Work instruction | Find the word "butt" in the data, then copy each line where it is found.

Data shown |
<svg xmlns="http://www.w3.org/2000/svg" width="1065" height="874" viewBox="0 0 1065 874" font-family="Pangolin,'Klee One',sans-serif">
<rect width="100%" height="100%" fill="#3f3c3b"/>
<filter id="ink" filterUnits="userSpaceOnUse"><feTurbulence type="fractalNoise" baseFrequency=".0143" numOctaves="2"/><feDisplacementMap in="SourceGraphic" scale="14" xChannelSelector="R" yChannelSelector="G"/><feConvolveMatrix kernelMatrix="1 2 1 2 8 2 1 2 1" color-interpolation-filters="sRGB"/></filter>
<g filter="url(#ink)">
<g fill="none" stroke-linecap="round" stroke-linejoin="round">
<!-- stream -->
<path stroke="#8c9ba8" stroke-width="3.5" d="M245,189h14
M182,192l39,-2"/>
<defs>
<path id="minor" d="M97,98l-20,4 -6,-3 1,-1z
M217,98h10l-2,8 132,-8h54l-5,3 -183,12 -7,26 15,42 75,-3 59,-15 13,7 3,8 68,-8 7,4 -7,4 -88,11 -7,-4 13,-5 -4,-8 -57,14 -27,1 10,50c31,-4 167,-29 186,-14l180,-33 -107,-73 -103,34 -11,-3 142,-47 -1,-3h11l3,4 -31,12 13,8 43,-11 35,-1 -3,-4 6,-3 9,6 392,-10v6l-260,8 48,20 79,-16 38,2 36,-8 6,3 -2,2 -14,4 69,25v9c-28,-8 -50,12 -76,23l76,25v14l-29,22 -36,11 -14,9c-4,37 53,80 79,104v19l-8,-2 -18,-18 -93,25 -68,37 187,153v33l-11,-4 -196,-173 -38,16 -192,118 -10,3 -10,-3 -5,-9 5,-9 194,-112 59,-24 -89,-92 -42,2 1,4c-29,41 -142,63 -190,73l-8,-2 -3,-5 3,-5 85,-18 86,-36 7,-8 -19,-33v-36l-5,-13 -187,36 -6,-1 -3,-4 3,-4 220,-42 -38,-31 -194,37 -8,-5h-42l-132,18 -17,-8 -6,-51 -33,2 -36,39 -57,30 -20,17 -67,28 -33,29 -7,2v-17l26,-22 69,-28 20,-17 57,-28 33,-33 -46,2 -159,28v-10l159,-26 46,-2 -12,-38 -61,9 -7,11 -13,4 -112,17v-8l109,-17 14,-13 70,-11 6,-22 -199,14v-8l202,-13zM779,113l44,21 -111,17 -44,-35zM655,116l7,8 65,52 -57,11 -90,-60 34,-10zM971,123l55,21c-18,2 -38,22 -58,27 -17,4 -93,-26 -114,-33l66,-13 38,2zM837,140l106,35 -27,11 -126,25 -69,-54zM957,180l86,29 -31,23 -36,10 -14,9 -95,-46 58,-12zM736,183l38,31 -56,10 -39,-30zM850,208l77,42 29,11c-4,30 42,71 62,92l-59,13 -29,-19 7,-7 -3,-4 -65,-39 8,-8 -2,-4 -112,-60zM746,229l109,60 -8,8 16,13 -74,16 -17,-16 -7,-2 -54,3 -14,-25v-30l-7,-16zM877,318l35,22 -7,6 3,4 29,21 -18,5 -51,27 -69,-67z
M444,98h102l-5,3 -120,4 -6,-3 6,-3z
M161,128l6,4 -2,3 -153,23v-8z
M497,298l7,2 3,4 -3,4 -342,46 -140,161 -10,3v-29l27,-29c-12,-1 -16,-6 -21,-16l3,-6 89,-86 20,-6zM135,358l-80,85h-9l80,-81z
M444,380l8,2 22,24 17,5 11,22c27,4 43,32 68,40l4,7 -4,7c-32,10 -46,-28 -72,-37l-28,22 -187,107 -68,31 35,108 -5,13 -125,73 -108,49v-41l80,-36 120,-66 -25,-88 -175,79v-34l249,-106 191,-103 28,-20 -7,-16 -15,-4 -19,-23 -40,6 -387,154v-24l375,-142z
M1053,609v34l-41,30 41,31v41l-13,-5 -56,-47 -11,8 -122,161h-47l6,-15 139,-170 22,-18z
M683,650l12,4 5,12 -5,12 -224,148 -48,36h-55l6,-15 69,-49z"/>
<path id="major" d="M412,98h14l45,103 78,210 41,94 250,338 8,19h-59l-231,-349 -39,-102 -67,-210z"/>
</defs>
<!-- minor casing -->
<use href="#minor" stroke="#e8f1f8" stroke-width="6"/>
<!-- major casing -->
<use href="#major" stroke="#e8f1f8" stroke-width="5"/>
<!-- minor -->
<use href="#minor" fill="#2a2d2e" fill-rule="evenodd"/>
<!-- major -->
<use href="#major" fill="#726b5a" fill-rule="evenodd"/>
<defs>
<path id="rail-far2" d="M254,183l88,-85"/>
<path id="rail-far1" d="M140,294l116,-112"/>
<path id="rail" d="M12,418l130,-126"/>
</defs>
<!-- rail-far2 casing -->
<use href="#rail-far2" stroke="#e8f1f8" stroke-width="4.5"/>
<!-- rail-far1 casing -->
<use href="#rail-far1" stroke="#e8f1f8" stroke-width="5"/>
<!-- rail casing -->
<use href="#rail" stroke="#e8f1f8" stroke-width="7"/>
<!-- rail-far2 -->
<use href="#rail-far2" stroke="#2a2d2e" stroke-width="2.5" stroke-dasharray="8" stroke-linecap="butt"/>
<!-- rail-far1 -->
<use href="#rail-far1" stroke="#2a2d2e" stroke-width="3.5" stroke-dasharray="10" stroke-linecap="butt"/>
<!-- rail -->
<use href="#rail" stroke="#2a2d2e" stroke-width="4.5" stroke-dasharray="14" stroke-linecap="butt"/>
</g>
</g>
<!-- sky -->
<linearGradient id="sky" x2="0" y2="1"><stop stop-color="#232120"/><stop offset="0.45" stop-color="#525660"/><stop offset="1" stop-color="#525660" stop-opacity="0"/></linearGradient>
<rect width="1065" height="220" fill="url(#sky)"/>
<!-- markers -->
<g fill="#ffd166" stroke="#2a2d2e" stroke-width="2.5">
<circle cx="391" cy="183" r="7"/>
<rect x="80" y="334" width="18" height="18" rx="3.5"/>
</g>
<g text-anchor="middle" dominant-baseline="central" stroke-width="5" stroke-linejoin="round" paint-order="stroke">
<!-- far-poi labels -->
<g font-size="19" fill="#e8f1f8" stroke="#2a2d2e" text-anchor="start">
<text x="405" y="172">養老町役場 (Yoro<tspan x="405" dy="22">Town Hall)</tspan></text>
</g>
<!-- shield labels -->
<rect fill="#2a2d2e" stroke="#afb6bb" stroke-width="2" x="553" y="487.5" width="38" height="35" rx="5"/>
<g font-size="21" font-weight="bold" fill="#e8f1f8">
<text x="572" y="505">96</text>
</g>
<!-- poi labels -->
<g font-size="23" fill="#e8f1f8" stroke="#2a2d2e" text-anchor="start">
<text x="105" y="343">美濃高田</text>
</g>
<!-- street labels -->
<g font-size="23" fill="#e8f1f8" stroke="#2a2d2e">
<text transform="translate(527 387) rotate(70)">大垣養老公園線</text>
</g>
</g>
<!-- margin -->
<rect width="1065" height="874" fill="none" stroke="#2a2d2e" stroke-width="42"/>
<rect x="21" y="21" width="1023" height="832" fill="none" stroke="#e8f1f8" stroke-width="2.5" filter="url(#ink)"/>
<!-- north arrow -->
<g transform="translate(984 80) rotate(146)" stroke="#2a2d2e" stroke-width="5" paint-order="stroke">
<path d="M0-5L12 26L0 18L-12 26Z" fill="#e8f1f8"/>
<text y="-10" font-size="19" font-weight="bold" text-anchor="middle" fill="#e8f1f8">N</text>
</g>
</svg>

Task solution |
<use href="#rail-far2" stroke="#2a2d2e" stroke-width="2.5" stroke-dasharray="8" stroke-linecap="butt"/>
<use href="#rail-far1" stroke="#2a2d2e" stroke-width="3.5" stroke-dasharray="10" stroke-linecap="butt"/>
<use href="#rail" stroke="#2a2d2e" stroke-width="4.5" stroke-dasharray="14" stroke-linecap="butt"/>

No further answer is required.